Diary of Charles Francis Adams, volume 4

Sunday. 21st.

Tuesday. 23d.

Monday. 22d. CFA


Monday. 22d. CFA
Monday. 22d.

The weather continued as oppressively warm as heretofore. I occupied myself in an examination of the matter of the Essay I propose to write. It must take much time and after all may be beyond my ability. Went to the Office, and finished the correction of the Bible Letters. Some of them have evident errors in the Text, there are also injuries done to the Manuscript, both of which render a revision by the Author desirable.

I went down to the Athenaeum to look at the Pictures, but it was so very warm I felt as if I could not stay. Returning home I found my Mother preparing to go home to Quincy as the Carriage had come, bringing in Mrs.

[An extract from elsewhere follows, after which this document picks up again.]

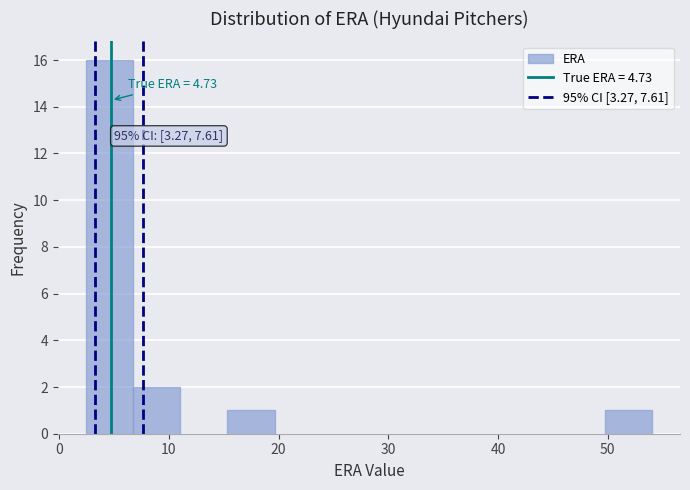

Which range on the x-axis has the tallest bar?

2 to 7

Nowlan and the Child.1 My father though he had intended it,2 was dissuaded by the severity of the day. I thought I had repaired the breach in my Household but found I had not as the Man I had engaged disappointed me. This is troublesome. Afternoon, accomplished a very large portion of the Fourteenth and Fifteenth Books of the Letters, being those to his Wife Terentia and to Cassius and others. The single letter of Cato is a Jewel.

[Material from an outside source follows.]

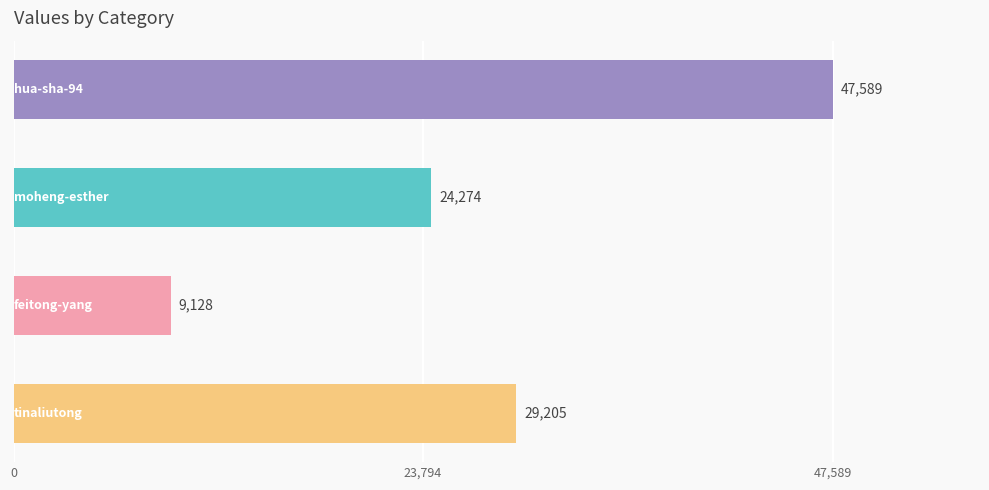

Reading top to bottom, extract all data points from this chart.

47589	24274	9128	29205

Mrs. Nowlan remained in town today. My Wife and Child are doing as well as the heat of the Weather will permit. In some things this is advantageous, for it prevents taking cold.3 Evening, continued Grahame, whose book I admire more and more. It is worth putting forward as a Text book of our early History.


Mary Louisa Adams. LCA relates with some amusement Louisa’s account to her grandfather of the visit. See LCA to Mrs. JA2, 23 Aug. (Adams Papers).


That is, to come in to Boston in the carriage.


“Charles is a delighted but very nervous father and his face changes to every colour when his child cries.” LCA to Mrs. JA2, 27 Aug. (Adams Papers).